В углу поэт Гийам рассуждал сам с собой над стаканом пеке. Войдя, парни поздоровались:
— День добрый вам обоим!
Гийам и Шансесс отозвались:
— День добрый всем вам!
Она принесла стаканы и налила пеке; тем временем они запели:
У стакана видно дно…
Подошел Гийам:
— Чего вам? — изрек гитарист, закуривая трубку.
Гийам налил пеке в стакан, который захватил с собой. Выпил, щелкнул языком, а потом пукнул и сказал Просперу:
— Попробуй поймать мой пук — ты же у нас в Париже был.
А поскольку солнце уже садилось, мимо трактира долго-долго шло длинное стадо коров, погоняемое босоногой девчонкой.

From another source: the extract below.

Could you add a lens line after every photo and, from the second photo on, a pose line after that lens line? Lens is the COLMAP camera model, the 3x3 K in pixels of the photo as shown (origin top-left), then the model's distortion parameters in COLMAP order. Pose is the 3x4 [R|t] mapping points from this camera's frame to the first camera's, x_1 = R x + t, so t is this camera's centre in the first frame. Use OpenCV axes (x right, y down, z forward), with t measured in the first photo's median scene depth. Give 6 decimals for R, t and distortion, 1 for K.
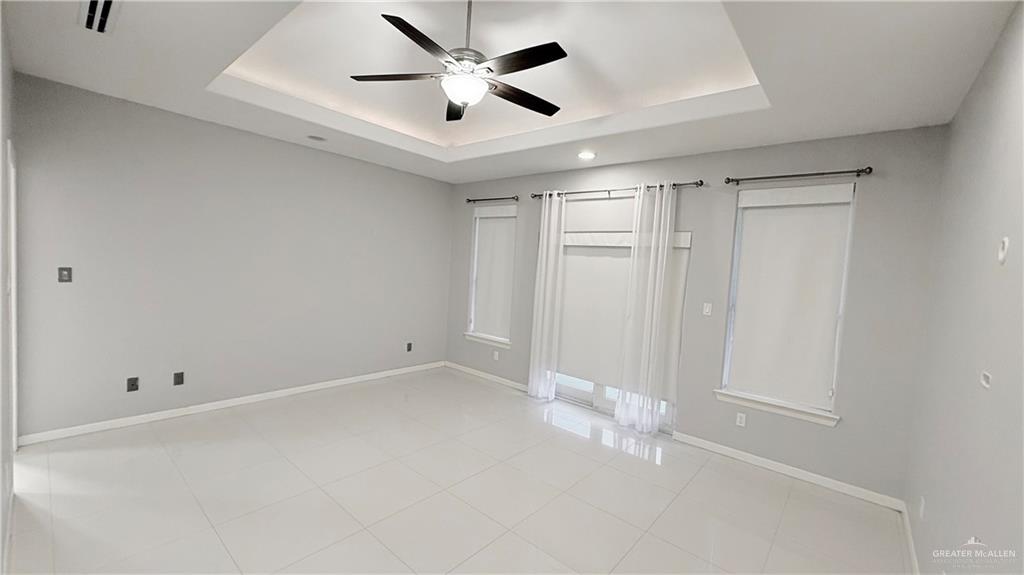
lens RADIAL K [[372.6, 0, 513.7], [0, 372.6, 296.9], [0, 0, 1]] dist [0.000020, -0.000053]
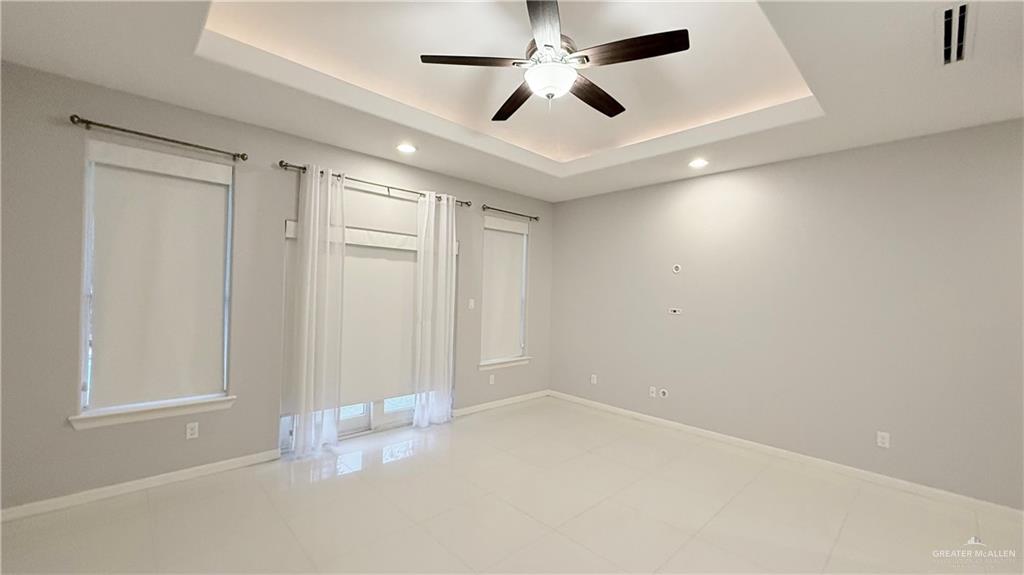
lens RADIAL K [[407.9, 0, 510.0], [0, 407.9, 287.8], [0, 0, 1]] dist [0.001268, -0.000265]
pose [[0.154703, -0.069103, 0.985541, -0.692812], [0.041551, 0.997123, 0.063392, -0.088312], [-0.987087, 0.031144, 0.157129, 0.543935]]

Теперь надо нам собрать в кулак всю храбрость, потому что приближается нелегкая минута. Следует запечатлеть славу и красоту оборванного нищего Чево-вам и поэта Гийама Вирена, чьи лохмотья тоже прикрывали доброго оборванствующего оборванца. Эх, взяли!.. Аполлон, покровитель мой, ты задыхаешься, пошел прочь! Призови сюда другого, — воришку Гермеса, более, чем ты, достойного воспеть смерть валлонца Чево-вам, о которой рыдают все эльфы Амблевы{68}. Да примчится он, хитроумный воришка.